# Task brief:
Exact copies of all the lines below are wanted, without a single picture.

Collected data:
——————————

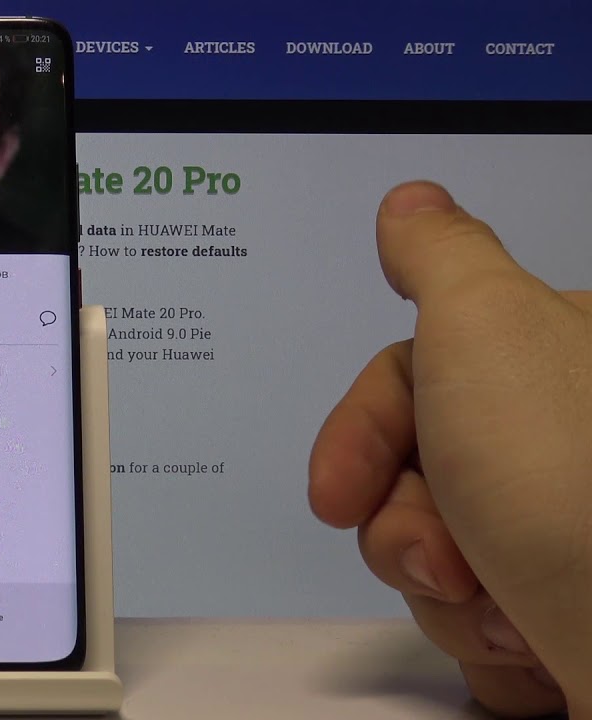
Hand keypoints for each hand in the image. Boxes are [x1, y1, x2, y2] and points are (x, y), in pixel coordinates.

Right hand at [310, 181, 591, 716]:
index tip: (335, 494)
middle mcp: (555, 439)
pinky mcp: (555, 608)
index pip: (409, 380)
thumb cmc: (566, 476)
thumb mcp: (486, 325)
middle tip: (442, 553)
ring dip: (442, 589)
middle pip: (407, 471)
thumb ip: (436, 257)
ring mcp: (555, 529)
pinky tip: (526, 636)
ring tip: (499, 599)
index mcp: (547, 358)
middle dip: (401, 527)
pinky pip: (473, 619)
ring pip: (429, 552)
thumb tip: (410, 201)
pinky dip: (484, 638)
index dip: (359, 437)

——————————

# Exercise solution:
Hand keypoints for each hand in the image. Boxes are [x1, y1, x2, y2] and points are (x, y), in pixel coordinates.

Right hand at [310, 181, 591, 716]:
index tip: (335, 494)
middle mcp: (555, 439)
pinky mcp: (555, 608)
index pip: (409, 380)
thumb cmc: (566, 476)
thumb mcp: (486, 325)
middle tip: (442, 553)
ring dip: (442, 589)
middle pip: (407, 471)
thumb ip: (436, 257)
ring mcp: (555, 529)
pinky tip: (526, 636)
ring tip: (499, 599)
index mcp: (547, 358)
middle dip: (401, 527)
pinky pip: (473, 619)
ring pip: (429, 552)
thumb tip: (410, 201)
pinky dip: (484, 638)
index dip: (359, 437)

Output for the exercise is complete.